**WHAT THE TASK REQUIRES:**
Before printing, remove every picture; then print the lines below exactly, from the first line through the line containing "Informace o tom, jak".

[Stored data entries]
★ ★ ★ ★ ★

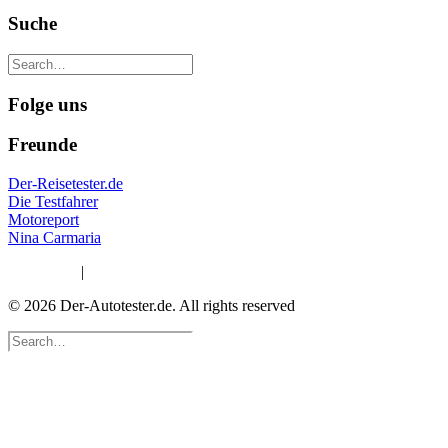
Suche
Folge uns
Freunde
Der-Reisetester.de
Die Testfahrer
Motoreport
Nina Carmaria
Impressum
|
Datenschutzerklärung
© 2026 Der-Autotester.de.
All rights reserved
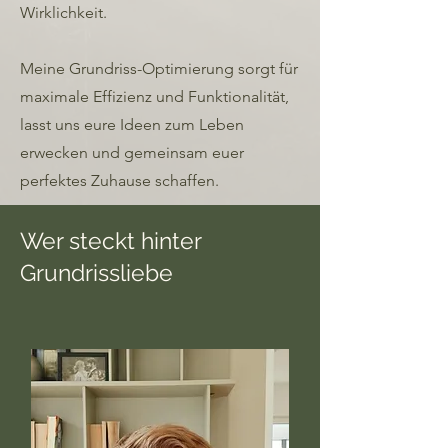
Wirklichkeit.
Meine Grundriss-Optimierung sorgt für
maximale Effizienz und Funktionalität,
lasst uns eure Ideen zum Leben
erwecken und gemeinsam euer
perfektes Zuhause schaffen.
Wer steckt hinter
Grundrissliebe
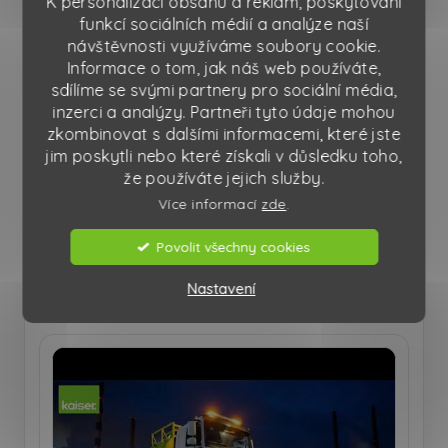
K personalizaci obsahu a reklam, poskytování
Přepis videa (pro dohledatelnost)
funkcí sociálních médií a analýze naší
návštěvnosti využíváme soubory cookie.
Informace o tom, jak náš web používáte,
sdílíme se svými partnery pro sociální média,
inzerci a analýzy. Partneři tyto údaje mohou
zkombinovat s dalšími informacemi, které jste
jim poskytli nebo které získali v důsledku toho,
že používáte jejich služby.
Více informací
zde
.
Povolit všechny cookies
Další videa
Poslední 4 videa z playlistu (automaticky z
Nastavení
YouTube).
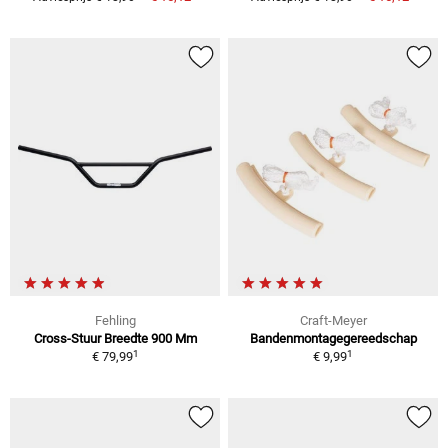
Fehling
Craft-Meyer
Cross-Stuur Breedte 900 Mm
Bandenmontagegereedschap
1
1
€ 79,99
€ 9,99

★ ★ ★ ★ ★

**RESULT OF THE EXERCISE:**
Suche
Folge uns
Freunde
Der-Reisetester.de
Die Testfahrer
Motoreport
Nina Carmaria
Impressum
|
Datenschutzerklärung
© 2026 Der-Autotester.de.
All rights reserved
Wirklichkeit.
Meine Grundriss-Optimierung sorgt für
maximale Effizienz und Funktionalität,
lasst uns eure Ideen zum Leben
erwecken und gemeinsam euer
perfektes Zuhause schaffen.
Wer steckt hinter
Grundrissliebe
K personalizaci obsahu a reklam, poskytování
Přepis videa (pro dohledatelnost)
funkcí sociálních médií a analýze naší
návštěvnosti využíváme soubory cookie.
Informace o tom, jak náš web používáte,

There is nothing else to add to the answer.